The excuse was not a fact. It was a choice wrapped in the language of impossibility. It is the same logic as a household that says "we cannot afford it," except a household does not issue its own currency. The government does. The limit was never the money. The limit was the willingness to spend it into the places and the people who needed it.
I'm still here. Still watching those empty floors in the health building. Still seeing the job adverts for mental health nurses that the NHS can't fill. Still thinking about my nephew and all the young people like him who need support from professionals who were never trained because someone decided the government couldn't afford to create the pounds to train them. This isn't just my story - it's the story of every constituency where need and capacity exist side by side while Westminster insists the cupboard is bare.
Fake Experts
What Rupert experienced has a name.
Using unqualified or misleading sources to manufacture doubt about what the data clearly shows.
Throughout history, industries have deployed supposed authorities to defend profitable myths. Tobacco companies cited doctors who claimed smoking was harmless. Pharmaceutical companies funded researchers who downplayed addiction risks. The technique is always the same: find credentials that sound impressive, then use them to make the harmful seem reasonable.
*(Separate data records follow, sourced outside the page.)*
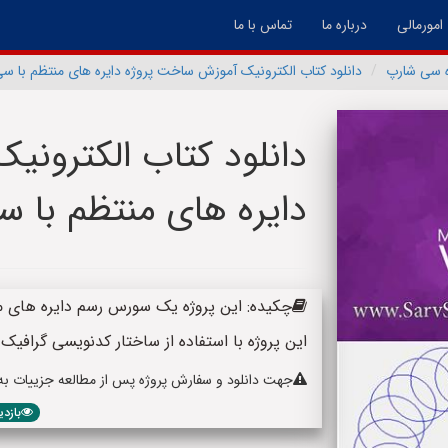
امورمالی
درباره ما
تماس با ما
ه سی شارپ
دانلود کتاب الکترونیک آموزش ساخت پروژه دایره های منتظم با س
دانلود کتاب الکترون
دایره های منتظم با 
این پروژه با استفاده از ساختار کدنویسی گراف
جهت دانلود و سفارش پروژه پس از مطالعه جزییات به پا
بازدید: 663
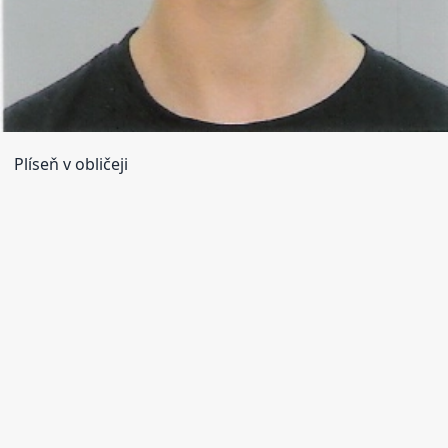
Plíseň v obličeji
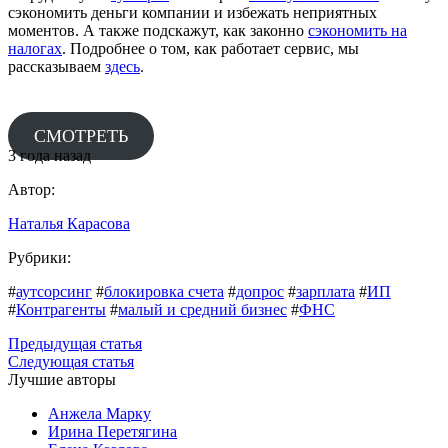
сэкономить деньги компании и избежать неприятных
моментов. А также подскажут, как законно
сэко
н
омить на
налогах
. Подробнее о том, как работает сервис, мы
рассказываем
здесь
.
СМОТРЕТЬ
3 года назад
Автор:
Наталья Карасова
Рубрики:
#
аутсорсинг
#
блокировка счета
#
допрос
#
зарплата
#
ИП
#
Контрагенты
#
малый и cредний бизнес
#
ФНС
Предыдущая статья
Следующая статья
Лучшие авторы
Анжела Марку
Ирина Перетягина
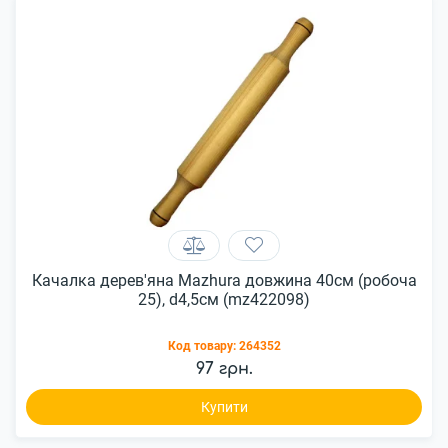
Качалка дерев'яна Mazhura довжина 40см (робоча
25), d4,5см (mz422098)
Код товару:
264352
97 грн.
Купити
In Rupert's case, every time he questioned why training places sat empty while applicants were turned away, officials cited unnamed "economists" who supposedly proved that spending on nurse training would trigger inflation. "Economists say we cannot spend more on health without causing inflation," became the standard response. But which economists? The profession is divided. Many macroeconomists argue the binding constraint is real capacity, not currency. Saying "economists say" without naming them is an appeal to unnamed authority.
The fake experts technique works because it sounds scientific. It transforms a political choice - deciding not to train nurses - into an economic law that cannot be questioned. But the UK government issues its own currency. It doesn't need to find pounds before spending them. The real constraint is resources: people willing to train, teachers able to teach them, facilities to house the training. In Worthing West, all of these existed. The resources existed. The people existed. The decision not to connect them was political, not financial.